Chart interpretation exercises
-*-
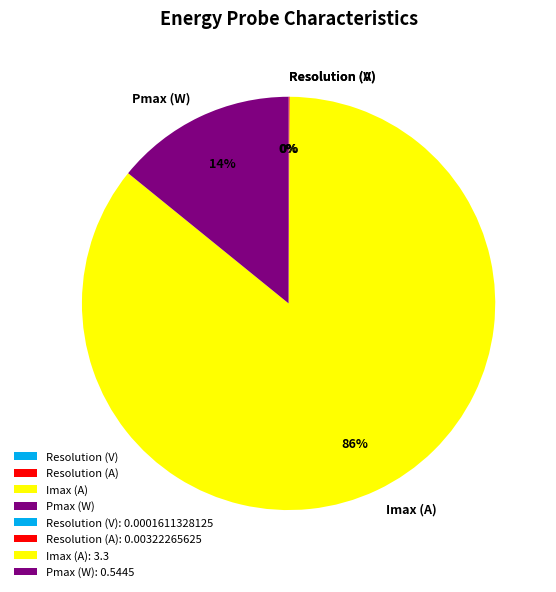

True or false: Imax (A) accounts for 80% of the total.

False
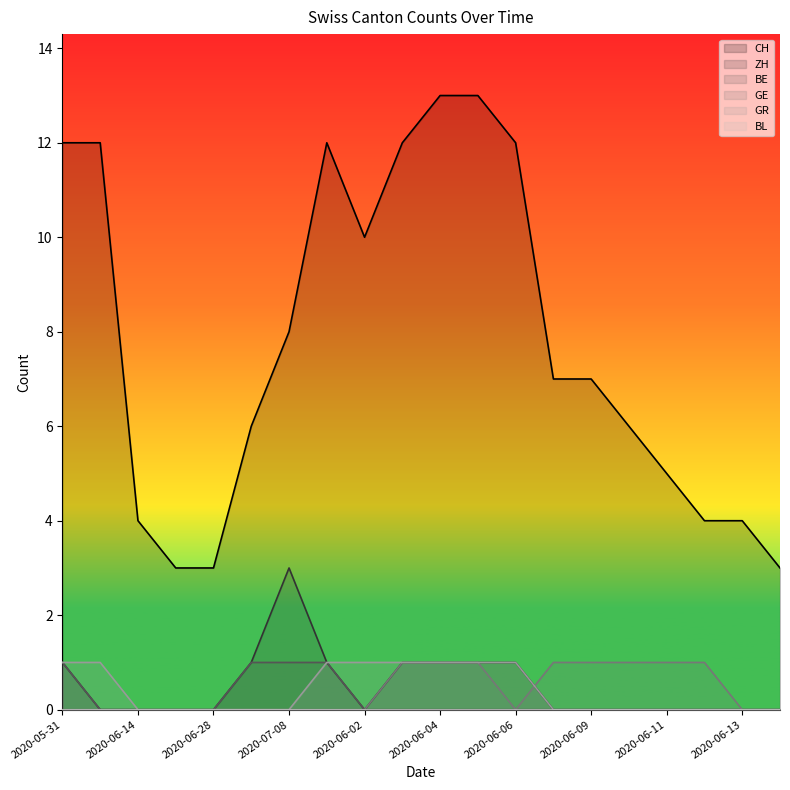

What is the label of the 1st point from the right?

2020-06-15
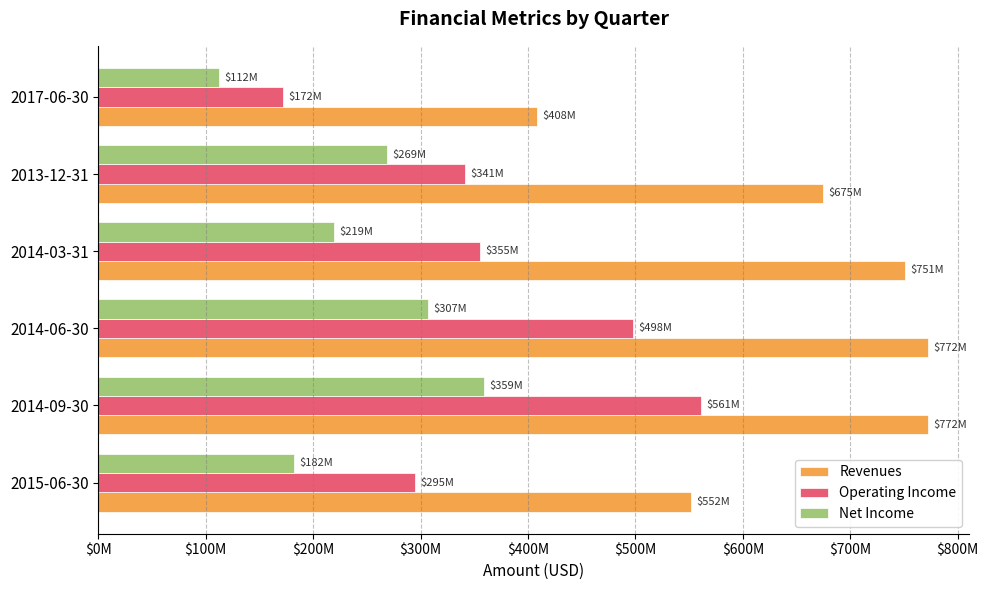

What are all the series names shown in the legend?

Revenues, Operating Income, Net Income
-*-
Reproduce every line of the items above word for word, leaving out the pictures.

## OUTPUT FOR THIS EXERCISE
True or false: Imax (A) accounts for 80% of the total.

False

What is the label of the 1st point from the right?

2020-06-15

What are all the series names shown in the legend?

Revenues, Operating Income, Net Income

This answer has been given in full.